▸ Sayfadan alıntı
+++++

Edebiyat Cadıları serisi ikinci dalyasını yaptı ve yirminci sayısına ulaştı. Seriye başlarken istediğim tek şey vardı: Okuduğum romanlar, öyküler arasında beni en fazla heyecanlandıran farklı, yaratıcı, tuhaf, cesur ve yenilikçi eserler hakkında gönlümce ve özgürce yorumlar yapabilmek. Bu isteğimi Edebiyat Haber sayesinde hayata geçirebildiğim için pek mutluyum. Ancak seriye başlar başlamaz fark ettim ki sadece yazdıklarıyla değil yaşadıklarıyla da sıra dışı insanlar benim yazarlarım. Dönemlerinin çok ötesinde düşünen, hisseden, üreten ve yaşayan rengârenk yazarlar. Bu sebepten onlara ‘Edebiyat Cadıları’ ismini verdim ve şöyle tanımladım: Süpürge yerine kalemini kullanan, sözcükleri nefesiyle havalandıran, başkasının kanını değil kendi kanını akıta akıta yazan bilgeler.

+++++

▸ Verilen kayıtlar
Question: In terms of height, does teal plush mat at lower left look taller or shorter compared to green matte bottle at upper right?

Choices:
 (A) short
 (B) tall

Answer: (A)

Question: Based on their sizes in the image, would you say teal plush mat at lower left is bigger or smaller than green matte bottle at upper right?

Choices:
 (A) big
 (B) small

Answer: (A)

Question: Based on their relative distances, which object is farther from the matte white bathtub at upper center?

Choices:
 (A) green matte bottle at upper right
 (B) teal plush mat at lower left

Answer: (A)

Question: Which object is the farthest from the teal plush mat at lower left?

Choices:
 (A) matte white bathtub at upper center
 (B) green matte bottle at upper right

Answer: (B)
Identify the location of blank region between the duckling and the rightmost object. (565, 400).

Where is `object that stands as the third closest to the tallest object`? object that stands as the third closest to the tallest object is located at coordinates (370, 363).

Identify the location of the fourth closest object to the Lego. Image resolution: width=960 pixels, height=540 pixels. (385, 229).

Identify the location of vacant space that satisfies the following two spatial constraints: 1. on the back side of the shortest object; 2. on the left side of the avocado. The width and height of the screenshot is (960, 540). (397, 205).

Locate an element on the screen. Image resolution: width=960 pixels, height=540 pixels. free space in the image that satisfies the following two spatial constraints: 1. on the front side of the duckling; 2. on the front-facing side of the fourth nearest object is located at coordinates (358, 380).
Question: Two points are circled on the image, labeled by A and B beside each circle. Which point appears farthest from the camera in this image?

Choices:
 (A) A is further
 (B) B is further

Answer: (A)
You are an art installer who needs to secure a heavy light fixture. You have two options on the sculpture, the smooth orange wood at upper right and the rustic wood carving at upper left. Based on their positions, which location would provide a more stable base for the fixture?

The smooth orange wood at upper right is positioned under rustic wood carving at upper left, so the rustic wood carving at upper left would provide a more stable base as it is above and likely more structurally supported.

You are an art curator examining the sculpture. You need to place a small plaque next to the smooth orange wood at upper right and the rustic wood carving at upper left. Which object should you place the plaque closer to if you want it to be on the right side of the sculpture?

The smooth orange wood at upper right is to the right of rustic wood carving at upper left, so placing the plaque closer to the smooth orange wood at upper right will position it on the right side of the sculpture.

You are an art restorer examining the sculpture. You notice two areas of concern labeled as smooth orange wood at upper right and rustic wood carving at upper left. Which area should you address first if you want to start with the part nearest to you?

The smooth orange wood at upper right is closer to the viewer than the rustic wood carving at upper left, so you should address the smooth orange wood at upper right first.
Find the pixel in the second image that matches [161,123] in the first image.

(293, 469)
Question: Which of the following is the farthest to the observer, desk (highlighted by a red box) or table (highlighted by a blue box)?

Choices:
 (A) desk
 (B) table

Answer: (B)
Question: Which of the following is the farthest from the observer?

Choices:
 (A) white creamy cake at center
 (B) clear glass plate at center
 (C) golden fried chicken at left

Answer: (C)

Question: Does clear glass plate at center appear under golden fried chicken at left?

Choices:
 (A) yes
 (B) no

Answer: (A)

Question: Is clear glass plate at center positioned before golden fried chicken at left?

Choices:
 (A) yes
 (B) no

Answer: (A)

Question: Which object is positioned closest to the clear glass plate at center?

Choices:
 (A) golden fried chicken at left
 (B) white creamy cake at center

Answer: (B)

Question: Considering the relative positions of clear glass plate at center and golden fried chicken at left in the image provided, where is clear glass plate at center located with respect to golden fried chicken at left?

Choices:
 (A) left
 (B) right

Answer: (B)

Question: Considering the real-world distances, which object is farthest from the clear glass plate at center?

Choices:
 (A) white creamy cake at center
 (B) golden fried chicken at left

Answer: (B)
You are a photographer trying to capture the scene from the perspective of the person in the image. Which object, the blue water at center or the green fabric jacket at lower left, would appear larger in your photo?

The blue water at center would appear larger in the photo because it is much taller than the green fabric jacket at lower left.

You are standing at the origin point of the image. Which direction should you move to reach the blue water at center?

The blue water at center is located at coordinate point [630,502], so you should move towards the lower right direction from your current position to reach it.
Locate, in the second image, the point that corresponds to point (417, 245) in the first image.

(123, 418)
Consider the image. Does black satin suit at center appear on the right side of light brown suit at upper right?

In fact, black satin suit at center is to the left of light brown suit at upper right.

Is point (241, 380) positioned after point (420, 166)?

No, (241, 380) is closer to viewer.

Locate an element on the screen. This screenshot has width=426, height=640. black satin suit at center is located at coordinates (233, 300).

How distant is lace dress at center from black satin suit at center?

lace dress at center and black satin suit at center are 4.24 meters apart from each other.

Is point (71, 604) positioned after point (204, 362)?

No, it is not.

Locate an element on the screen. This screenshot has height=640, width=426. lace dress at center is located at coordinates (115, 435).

+++++

▸ Yapılacak iş 1
Edebiyat Cadıları yazısında "Edebiyat Cadıları serisi" sözlerinin geçtiği yerden başlayıp "akıta yazan bilgeler." sözlerinden sonra durarak o kısmı hiç değiştirmeden tekrar yaz.
▸ Yapılacak iş 2
Edebiyat Cadıları serisini anlatan yazıya, son cümlesinden sonra devam et.

▸ Cevap alanı 1
Edebiyat Cadıları serisi ikinci dalyasını yaptı ve yirminci sayısına ulaştı. Seriye başlarken istediğim tek şey vardı: Okuduğum romanlar, öyküler arasında beni en fazla heyecanlandıran farklı, yaratıcı, tuhaf, cesur ve yenilikçi eserler hakkında gönlümce ve özgürce yorumlar yapabilmek. Bu isteğimi Edebiyat Haber sayesinde hayata geçirebildiğim için pek mutluyum. Ancak seriye başlar başlamaz fark ettim ki sadece yazdıklarıyla değil yaşadıklarıyla da sıra dışı insanlar benim yazarlarım. Dönemlerinin çok ötesinde düşünen, hisseden, üreten ve yaşayan rengârenk yazarlar. Bu sebepten onlara ‘Edebiyat Cadıları’ ismini verdim ve şöyle tanımladım: Süpürge yerine kalemini kullanan, sözcükleri nefesiyle havalandıran, başkasının kanını değil kendi kanını akıta akıta yazan bilgeler.

▸ Cevap alanı 2
Bu bölümde, yazdıkları ve yaşadıklarıyla bu cadıların (belki) en sıra dışısı olan Anais Nin’den bahsetmenin sevincini yaşıyorum. Diğer edebiyat cadıları gibi Anais Nin de kendine verili, biçili, sunulu hayatı reddedenlerden. Fakat o bir adım daha ileri giderek birden fazla hayatları, tek bir yaşama sığdırmayı başarmış. Kendine sürekli yeni kabuklar inşa edip onları yeni bir elbise giyer gibi geçirmiş üstüne. Durağanlığın kusursuz dehşetinde yaşamak değil cehennem ateşlerinde kavrulup yanmak istemiş. Romanının ve belki de hayatının başkahramanı Henry Miller ise onun kundakçısı, bedenini ve beynini yakıp yıkan dâhisi olmuş. İkisi de sıradan mutluluktan değil çelişkiden, karmaşadan ve acının hazzından beslenmişler. Dünyayla kesintisiz bir iletişim halinde olmak değil amaçları, o karmaşık şölen masasının başında hiç doymamak üzere oturup oburca yiyip içebilmek.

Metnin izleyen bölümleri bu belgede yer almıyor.